Requirement
Carry on the blog post about the Legendary Gary review and videogames as escapism, picking up right after its final sentence.

Text section

######

Tag Archives: escapism

2018 Game Review Haiku, #18 – Legendary Gary

A battle of turns
Make Gary legendary
Find motivation

For 2018, I’m mixing things up by fusing my marvelous artwork and even more amazing skills at writing videogame-themed haikus to give you…a piece of artwork followed by a haiku. I know, it’s crazy. Here’s hoping you like at least one aspect or even both, and I’m curious to see if my drawing style changes at all over three hundred and sixty-five days (no leap year until 2020, kids). Okay, another year of 5–7–5 syllable counts is officially a go.


An outlandishly intriguing echo of Legendary Gary’s life

For many, videogames are not just a way to kill the hours, a delightful form of digital entertainment, but rather pure escapism. They are a doorway to elsewhere. I know that when I was going through my divorce a few years ago I leaped at the chance to lose myself in some other world than this, to worry instead about equipment, side quests, and skill points versus dividing up household items and signing papers full of legalese. I’m not ashamed to name some of them either, such as Remember Me, Transistor, Fantasy Life, and, uh, Disney Magical World. Sometimes avoidance is the easier path, though usually not the best one in retrospect.

######

Supplied information
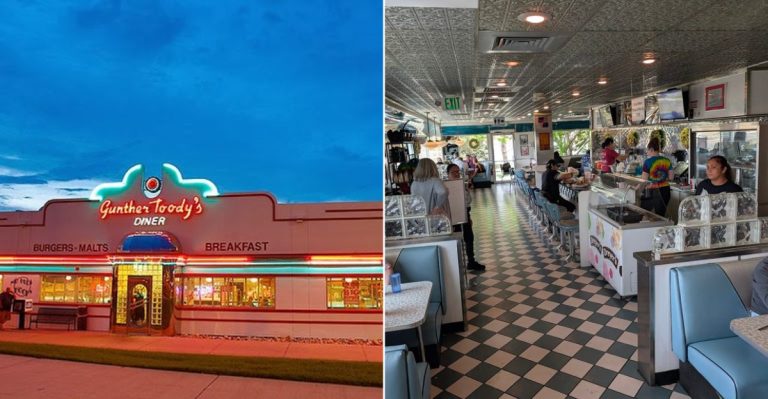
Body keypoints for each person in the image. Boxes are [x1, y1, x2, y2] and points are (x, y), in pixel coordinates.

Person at [447, 163, 485, 271]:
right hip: (452, 217)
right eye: (453, 172)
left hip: (464, 214)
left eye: (457, 171)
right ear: (448, 173)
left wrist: (467, 191)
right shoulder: (446, 186)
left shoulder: (461, 184)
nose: (456, 174)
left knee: (469, 237)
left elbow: (468, 201)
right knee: (456, 240)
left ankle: (471, 261)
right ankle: (456, 264)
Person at [640, 137, 673, 216]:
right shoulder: (667, 160)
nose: (647, 152)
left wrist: (638, 189)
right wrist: (662, 178)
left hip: (652, 191)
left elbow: (644, 180)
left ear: (651, 149)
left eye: (647, 150)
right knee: (661, 215)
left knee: (646, 214)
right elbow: (671, 178)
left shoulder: (648, 162)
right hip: (665, 190)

######

Reply
Legendary Gary, made by Evan Rogers, who previously worked as a programmer on What Remains of Edith Finch and The Last of Us, is a literal take on escapism. It’s about a young man named Gary who lives in his mother’s basement and would never be described as legendary by those around him. He’s been recently fired from his job at the local supermarket, and he’s struggling to find motivation to do anything responsible-like. Thankfully, there’s Legend of the Spear, a turn-based strategy RPG that he can play on his computer, day and night. to keep adult-ing at bay. This game within the game stars Winkali, a heroic warrior who somewhat physically resembles our leading lad and must save his kingdom after his King mysteriously disappears during an attack. Eventually, Gary’s personal life and Winkali’s quest begin to share some similarities, and the line dividing them weakens, to the point where even Gary himself is questioning everything around him.

Gameplay in Legendary Gary is divided up into two beats. For normal, everyday slacker Gary, you’ll walk around small areas like his mom’s house and workplace, talk to friends, family, and co-workers, and tend to the garden, which basically involves planting some seeds and ensuring all the flowers are watered once a day. At first, I was worried I’d be falling deep into another farming-like simulator, but that was not the case; so long as the flowers are healthy and wet, you’ll gain extra abilities during fights. There’s also a “motivation” meter to be aware of, affected by Gary’s relationships and decisions and whether or not he gets a good night’s sleep, and this determines some dialogue choice options, but it never seemed to go further than that, so don’t get too upset as it climbs and dips as the story moves forward.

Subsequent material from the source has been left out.